Ceylon Electricity Board (CEB) makes thumping Rs. 61.2 billion profits last year
The Ceylon Electricity Board (CEB) has declared thumping profits for 2023, amounting to Rs. 61.2 billion for the Board and Rs. 75.7 billion for the group (which includes other investments), according to its unaudited interim financial statements for the year ended December 31.
These numbers were largely driven by soaring profits from October to December last year.
Industry experts said such earnings were made possible due to massive rainfall received across the country from September onwards, allowing the CEB to dramatically reduce oil and coal-based generation.
Higher rainfalls are normally received during October–December in an El Nino year.
Meteorology Department data show there was above-average rainfall from October to December last year.
The financial statements demonstrate that October to December revenue includes an additional Rs. 21 billion from the 18% tariff increase in October 2023, which was effected as an “emergency measure” after the CEB warned that it risked closing the year with a Rs. 18 billion loss without it.
But the statements also show that the CEB would have ended up with significant profits (about Rs. 40 billion) even without the tariff increase, raising further concerns regarding the analysis behind the hike.
At a public consultation held in October last year by the sector regulator, the Public Utilities Commission of Sri Lanka (PUCSL), all stakeholders opposed a tariff increase.
They noted that CEB’s projected costs for 2024 had been significantly overstated.

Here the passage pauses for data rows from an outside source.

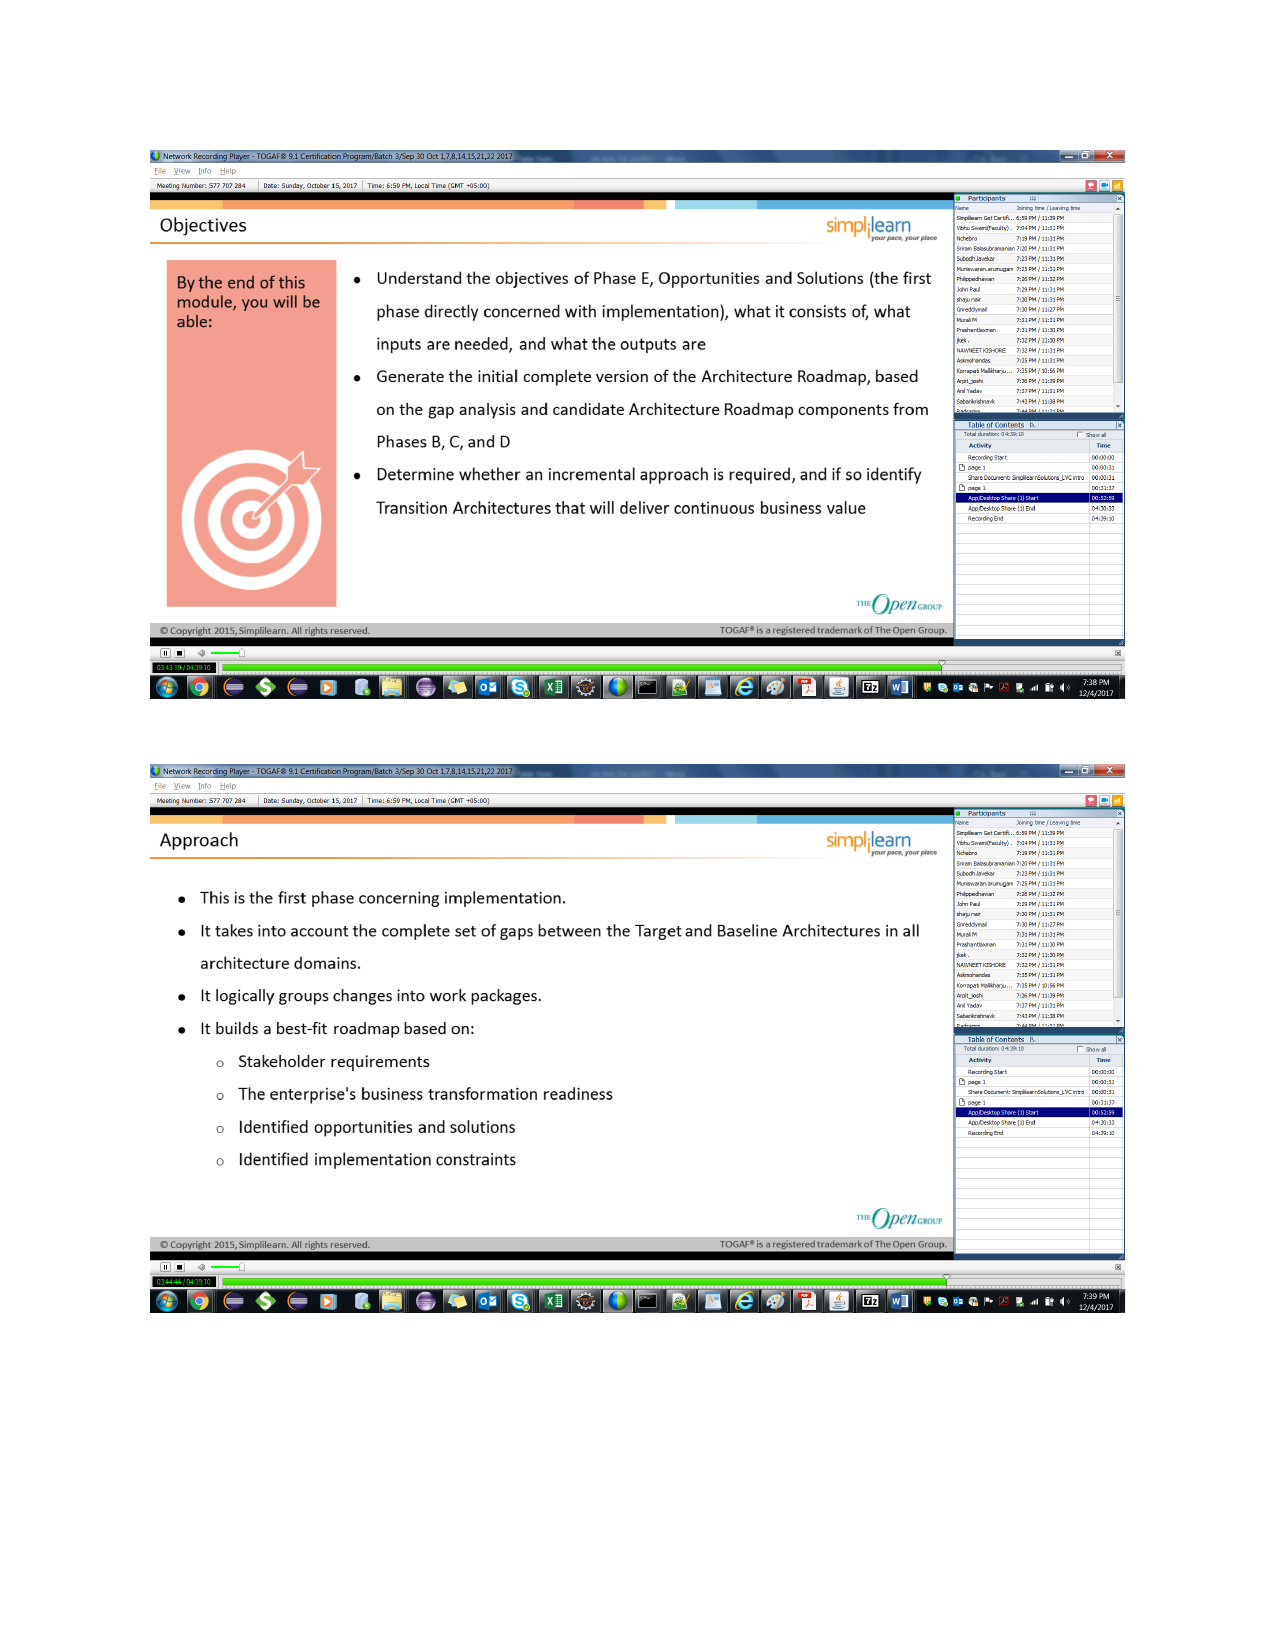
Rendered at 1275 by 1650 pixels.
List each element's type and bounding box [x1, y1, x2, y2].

picture [150, 764, 1125, 1313]
picture [150, 150, 1125, 699]
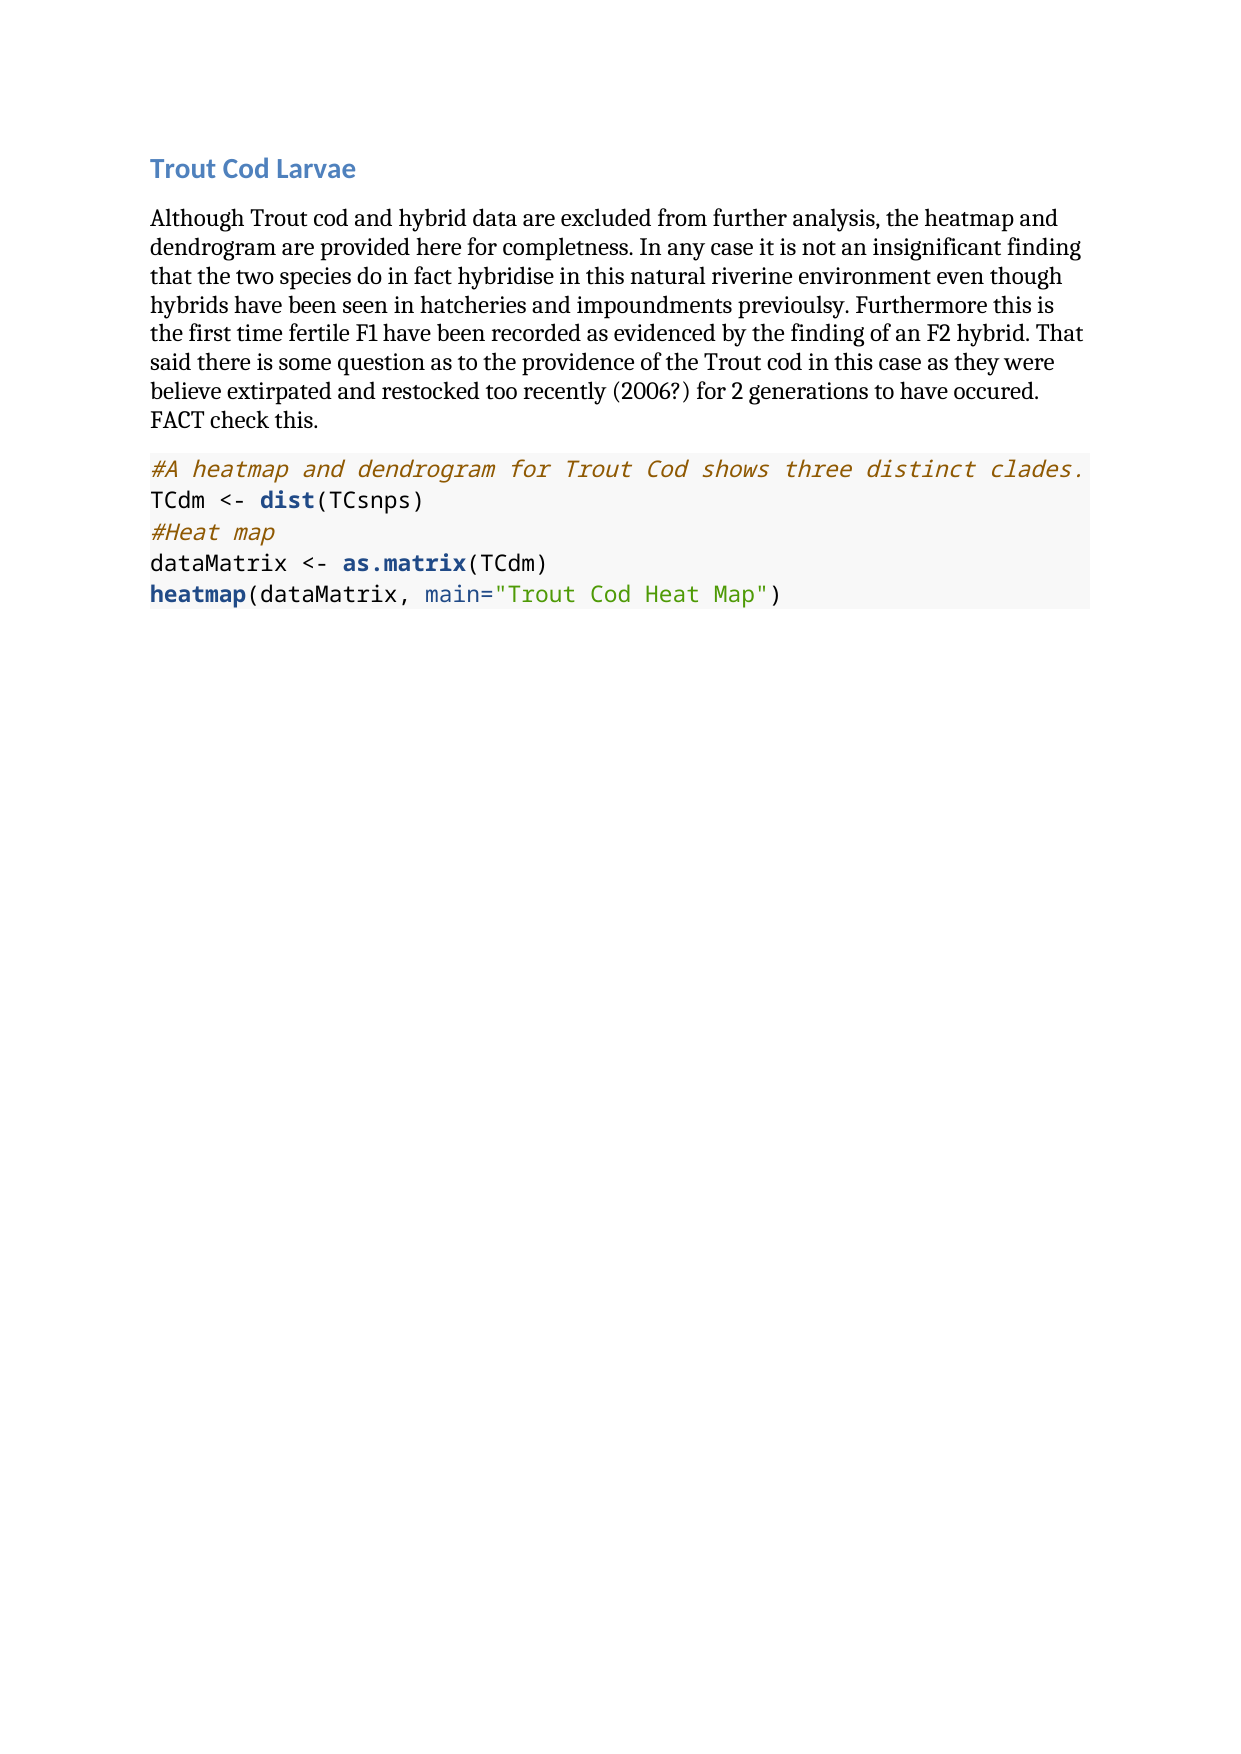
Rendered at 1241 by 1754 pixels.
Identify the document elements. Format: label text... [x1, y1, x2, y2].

text #A heatmap and dendrogram for Trout Cod shows three distinct clades. TCdm <- dist(TCsnps) #Heat map dataMatrix <- as.matrix(TCdm) heatmap(dataMatrix, main="Trout Cod Heat Map") [274, 453, 1090, 609]
subtitle Trout Cod Larvae [150, 150, 1090, 186]
text Although Trout cod and hybrid data are excluded from further analysis, the heatmap and dendrogram are provided here for completness. In any case it is not an insignificant finding that the two species do in fact hybridise in this natural riverine environment even though hybrids have been seen in hatcheries and impoundments previoulsy. Furthermore this is the first time fertile F1 have been recorded as evidenced by the finding of an F2 hybrid. That said there is some question as to the providence of the Trout cod in this case as they were believe extirpated and restocked too recently (2006?) for 2 generations to have occured. FACT check this. [150, 204, 1090, 434]
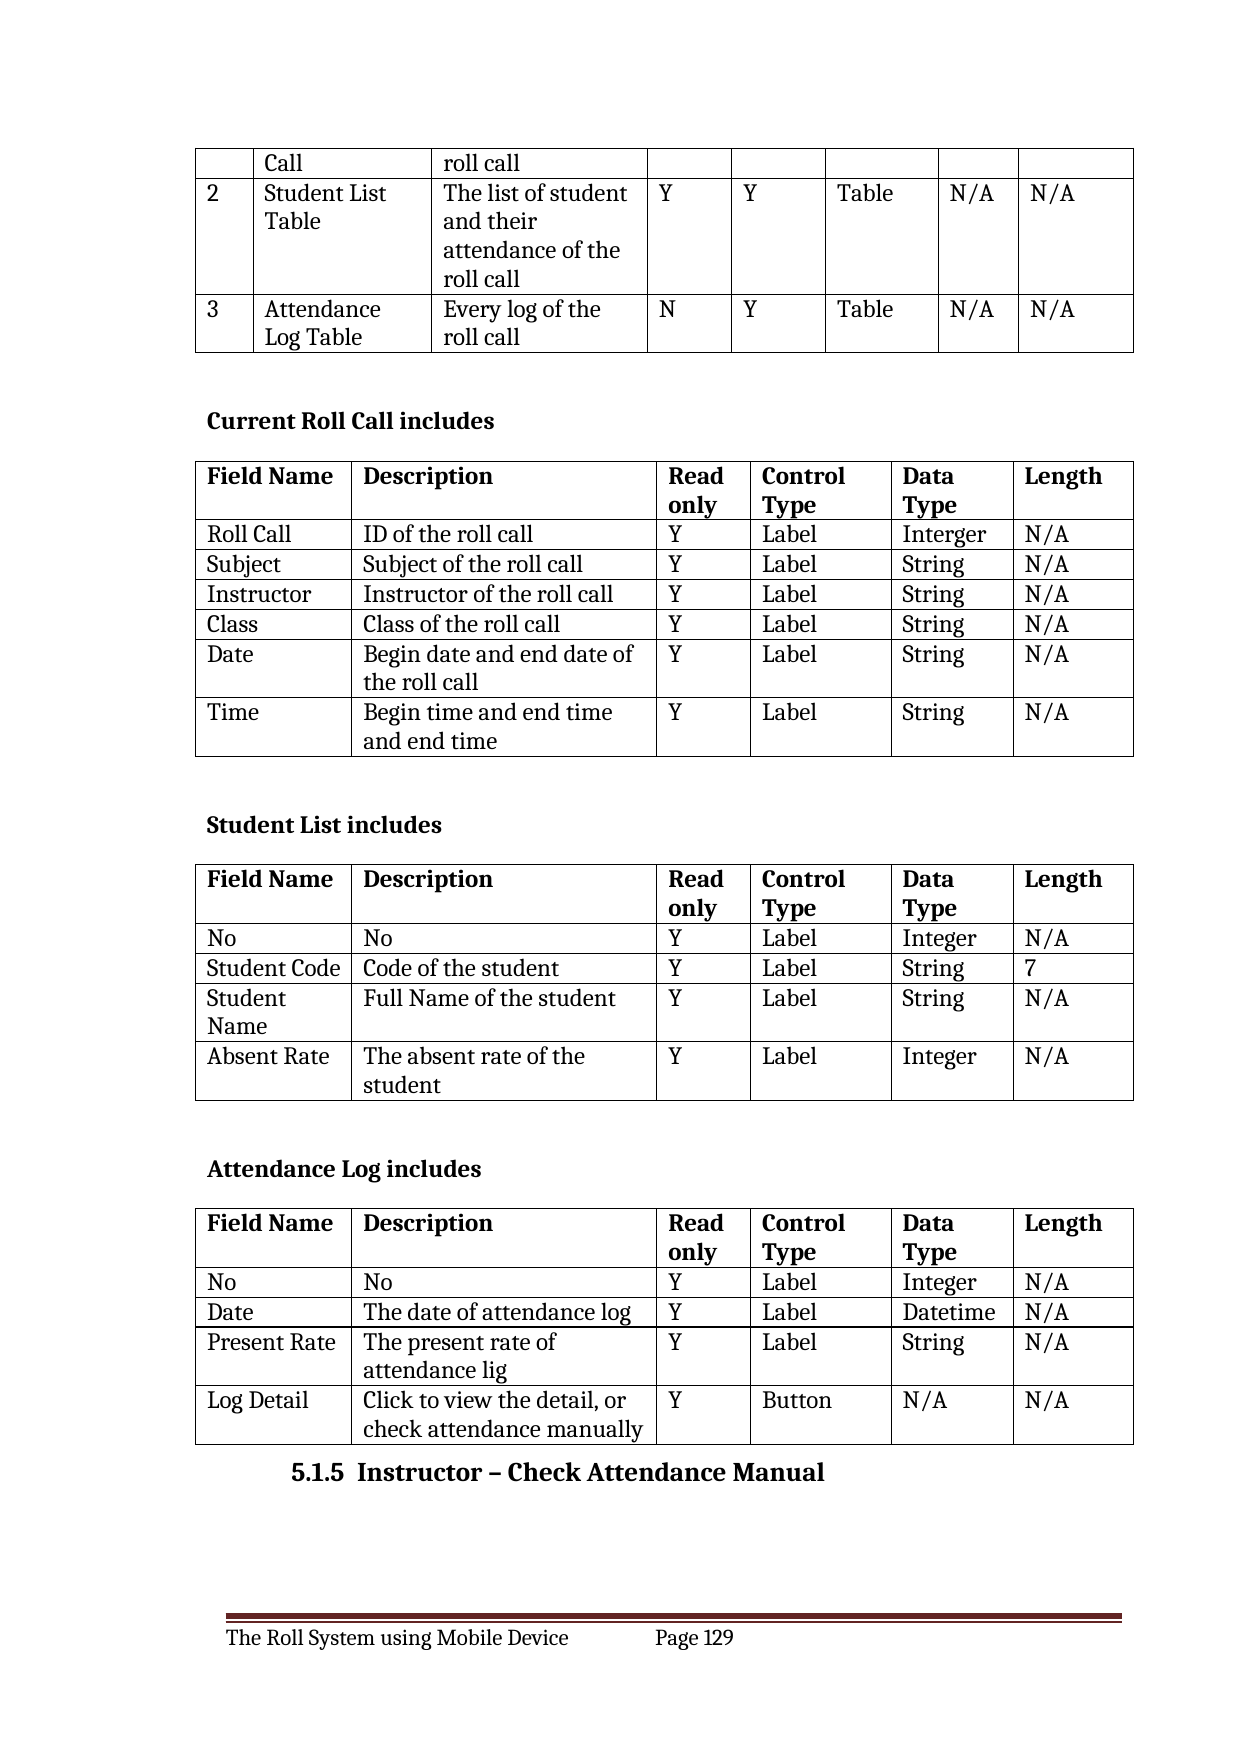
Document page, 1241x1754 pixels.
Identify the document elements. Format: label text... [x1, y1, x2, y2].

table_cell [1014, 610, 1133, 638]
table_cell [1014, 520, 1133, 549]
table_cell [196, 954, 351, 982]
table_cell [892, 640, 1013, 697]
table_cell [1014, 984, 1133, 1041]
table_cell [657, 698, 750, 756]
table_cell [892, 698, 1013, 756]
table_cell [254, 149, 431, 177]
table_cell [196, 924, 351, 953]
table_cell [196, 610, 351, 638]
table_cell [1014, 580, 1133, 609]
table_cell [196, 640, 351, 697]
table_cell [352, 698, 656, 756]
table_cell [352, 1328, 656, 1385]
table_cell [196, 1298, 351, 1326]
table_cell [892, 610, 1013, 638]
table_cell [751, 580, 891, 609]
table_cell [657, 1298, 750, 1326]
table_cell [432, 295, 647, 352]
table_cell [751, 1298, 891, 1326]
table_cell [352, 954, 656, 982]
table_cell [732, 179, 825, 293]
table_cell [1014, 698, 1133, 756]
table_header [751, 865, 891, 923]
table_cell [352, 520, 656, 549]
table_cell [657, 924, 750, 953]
text Attendance Log includes [207, 1154, 1122, 1183]
text Current Roll Call includes [207, 407, 1122, 436]
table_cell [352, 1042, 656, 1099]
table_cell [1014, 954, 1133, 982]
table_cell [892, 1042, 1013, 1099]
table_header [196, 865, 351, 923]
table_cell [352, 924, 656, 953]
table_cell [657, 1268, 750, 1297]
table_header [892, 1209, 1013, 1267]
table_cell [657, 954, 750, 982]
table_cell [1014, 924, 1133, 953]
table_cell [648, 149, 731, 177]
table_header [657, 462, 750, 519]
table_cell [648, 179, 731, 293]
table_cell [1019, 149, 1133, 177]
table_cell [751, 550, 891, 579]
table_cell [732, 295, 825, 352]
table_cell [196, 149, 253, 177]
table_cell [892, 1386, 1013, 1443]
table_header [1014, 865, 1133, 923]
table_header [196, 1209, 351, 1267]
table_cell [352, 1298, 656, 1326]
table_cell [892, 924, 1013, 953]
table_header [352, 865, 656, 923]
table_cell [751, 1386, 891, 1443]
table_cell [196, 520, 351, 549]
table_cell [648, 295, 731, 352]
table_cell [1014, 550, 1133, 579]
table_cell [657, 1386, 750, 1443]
text Student List includes [207, 811, 1122, 839]
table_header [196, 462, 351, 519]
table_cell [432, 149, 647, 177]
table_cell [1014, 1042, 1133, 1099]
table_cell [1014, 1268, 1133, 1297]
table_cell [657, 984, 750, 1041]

However, the PUCSL rubber stamped the CEB’s proposed 18% tariff hike without change the following day but did not release its customary “decision document” to explain and justify the approved percentage revision.
The financial statements and recent tariff submissions also raise concerns about the CEB’s financial planning and projections.
In its tariff submission filed with the PUCSL on January 12 last year, the CEB estimated the 2023 profits of the Board to be Rs. 48 billion.
During the public consultation, however, the utility estimated the profits to be Rs. 58 billion. The accounts now show them to be Rs. 61 billion.
Post-public consultations, the CEB has agreed to review and reduce the costs as well as resubmit the tariff proposals.
Power and Energy Minister Kanchana Wijesekara has said that the October 2023 tariff increase will at least be reversed.
Accordingly, tariff documents resubmitted by the CEB to the PUCSL on February 22 show a reduction in the projected costs of some line items and increases in others.
For instance, generation capacity costs were reduced by Rs. 55 billion, distribution costs by Rs. 18 billion, and finance costs by Rs. 5 billion.
But “other costs” under generation capacity have been upwardly revised by Rs. 5 billion and the debt service charge by Rs. 8 billion.
Even the formulaic independent power producer capacity charge costs have gone up by Rs. 5.7 billion.
Analysts say this raises concerns regarding the CEB’s estimation and review process.
Separately, PUCSL sources said they held discussions with the CEB regarding its latest filings and that the utility has agreed to further reduce the costs and resubmit its tariff proposal in the coming week.